The Parkerville Children’s Home was established by members of the Anglican Order of the Sisters of the Church, Sister Kate and Sister Sarah, in 1903. The Sisters came from England in December 1901 bringing twenty-two orphans, they lived in various places until moving the Parkerville property, formerly Sexton’s Sawmill. There were deaths, the first one, according to the plaque erected at the Parkerville Children’s Home Bush Cemetery, was in 1903, although other records pertaining to this young three-year-old girl, states 1913; the last burial was also a young girl aged two in 1919. Deaths ranged from nine weeks to three years.

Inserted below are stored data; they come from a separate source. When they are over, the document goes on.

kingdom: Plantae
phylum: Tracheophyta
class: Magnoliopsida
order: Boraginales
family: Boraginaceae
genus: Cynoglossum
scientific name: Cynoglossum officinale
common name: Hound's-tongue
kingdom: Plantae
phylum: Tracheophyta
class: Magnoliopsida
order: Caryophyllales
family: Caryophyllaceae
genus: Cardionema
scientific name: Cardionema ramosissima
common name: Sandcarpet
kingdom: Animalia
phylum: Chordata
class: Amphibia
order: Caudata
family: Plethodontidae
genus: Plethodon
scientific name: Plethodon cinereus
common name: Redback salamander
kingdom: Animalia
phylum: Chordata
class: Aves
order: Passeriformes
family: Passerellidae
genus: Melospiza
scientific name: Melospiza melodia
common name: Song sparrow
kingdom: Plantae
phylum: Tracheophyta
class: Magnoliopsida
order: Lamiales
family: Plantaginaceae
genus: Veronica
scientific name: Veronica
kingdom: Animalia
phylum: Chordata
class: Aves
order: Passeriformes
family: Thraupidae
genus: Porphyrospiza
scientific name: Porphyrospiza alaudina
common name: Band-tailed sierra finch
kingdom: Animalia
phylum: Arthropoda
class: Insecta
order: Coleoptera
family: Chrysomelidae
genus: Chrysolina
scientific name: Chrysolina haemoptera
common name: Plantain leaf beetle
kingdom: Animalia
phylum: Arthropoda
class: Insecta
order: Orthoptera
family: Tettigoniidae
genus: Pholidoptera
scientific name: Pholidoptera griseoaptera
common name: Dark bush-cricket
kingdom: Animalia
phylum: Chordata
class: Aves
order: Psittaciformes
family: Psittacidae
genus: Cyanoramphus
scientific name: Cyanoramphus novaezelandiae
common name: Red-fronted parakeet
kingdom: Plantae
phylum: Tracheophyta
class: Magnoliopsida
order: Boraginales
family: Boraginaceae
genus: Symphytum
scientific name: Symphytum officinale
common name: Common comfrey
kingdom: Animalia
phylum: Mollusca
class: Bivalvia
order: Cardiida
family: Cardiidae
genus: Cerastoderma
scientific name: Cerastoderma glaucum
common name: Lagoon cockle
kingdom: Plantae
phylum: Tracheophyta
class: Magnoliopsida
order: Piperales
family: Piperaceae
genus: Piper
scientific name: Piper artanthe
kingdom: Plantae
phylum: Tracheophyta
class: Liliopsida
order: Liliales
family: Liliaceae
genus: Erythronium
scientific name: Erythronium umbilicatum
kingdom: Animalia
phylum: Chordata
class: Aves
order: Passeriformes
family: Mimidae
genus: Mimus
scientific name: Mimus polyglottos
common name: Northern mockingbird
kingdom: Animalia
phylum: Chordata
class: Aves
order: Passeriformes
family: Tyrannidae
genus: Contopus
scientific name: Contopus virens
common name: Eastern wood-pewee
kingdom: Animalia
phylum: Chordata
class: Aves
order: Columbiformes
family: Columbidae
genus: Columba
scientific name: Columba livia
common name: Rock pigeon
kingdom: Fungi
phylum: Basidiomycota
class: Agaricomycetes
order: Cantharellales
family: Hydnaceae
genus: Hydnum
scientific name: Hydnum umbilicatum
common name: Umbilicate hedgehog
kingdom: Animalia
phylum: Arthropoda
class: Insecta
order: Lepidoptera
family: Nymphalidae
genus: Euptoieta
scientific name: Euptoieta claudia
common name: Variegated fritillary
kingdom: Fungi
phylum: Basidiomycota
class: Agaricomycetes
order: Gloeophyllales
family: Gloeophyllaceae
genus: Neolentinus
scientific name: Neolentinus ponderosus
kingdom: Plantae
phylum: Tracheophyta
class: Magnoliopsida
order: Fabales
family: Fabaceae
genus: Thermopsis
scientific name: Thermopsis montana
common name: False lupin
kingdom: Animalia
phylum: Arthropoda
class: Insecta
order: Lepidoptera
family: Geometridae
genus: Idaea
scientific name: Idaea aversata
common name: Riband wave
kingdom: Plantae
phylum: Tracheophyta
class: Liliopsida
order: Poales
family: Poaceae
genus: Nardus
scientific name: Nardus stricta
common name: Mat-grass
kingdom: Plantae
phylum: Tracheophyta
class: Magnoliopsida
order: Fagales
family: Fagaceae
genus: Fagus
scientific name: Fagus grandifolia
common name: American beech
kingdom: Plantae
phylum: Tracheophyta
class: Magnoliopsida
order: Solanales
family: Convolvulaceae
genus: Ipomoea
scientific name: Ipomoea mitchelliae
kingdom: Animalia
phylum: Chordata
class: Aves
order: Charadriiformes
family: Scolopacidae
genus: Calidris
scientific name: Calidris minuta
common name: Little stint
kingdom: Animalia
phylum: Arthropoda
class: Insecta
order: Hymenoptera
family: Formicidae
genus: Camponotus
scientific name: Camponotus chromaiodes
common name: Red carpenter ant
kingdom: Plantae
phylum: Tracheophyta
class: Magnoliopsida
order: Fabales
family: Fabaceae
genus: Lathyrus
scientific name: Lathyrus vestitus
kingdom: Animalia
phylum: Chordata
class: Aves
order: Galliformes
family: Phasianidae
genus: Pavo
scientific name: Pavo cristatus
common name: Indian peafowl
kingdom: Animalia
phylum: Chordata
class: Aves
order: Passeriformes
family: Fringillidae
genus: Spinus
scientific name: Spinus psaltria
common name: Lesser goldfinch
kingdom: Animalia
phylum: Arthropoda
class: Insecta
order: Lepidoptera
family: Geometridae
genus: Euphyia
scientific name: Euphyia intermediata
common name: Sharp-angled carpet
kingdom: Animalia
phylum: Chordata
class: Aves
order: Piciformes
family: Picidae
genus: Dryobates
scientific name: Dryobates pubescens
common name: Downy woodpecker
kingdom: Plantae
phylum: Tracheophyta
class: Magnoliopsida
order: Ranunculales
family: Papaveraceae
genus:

The gate entrance to the bush cemetery
The deaths reflected precarious life at the turn of the century. The infant mortality rate in the Australia in the early 1900s was approximately 10%, although dropping rapidly by the 1950s to approximately 3%, due partly to the improvement in hygiene and advancement in medical science.
The children’s Bush Cemetery is situated on a very quiet bush block, away from the now unused Perth Children’s Home. The gravesite is surrounded by a wooden fence with an elaborate entrance gate. The metal plaque lists twenty-four children aged from nine weeks to three years.
Fire swept through the bush land in the 1950s and the original wooden crosses marking the graves were destroyed, apart from one which had a stone memorial. Ceramic poppies have been set near the replaced white wooden crosses; an old tree stump has been utilised to show several alphabet blocks, carved and painted, and although a sacred place, a now rusting metal toy has been left, in an effort to remember the passing of these very precious children.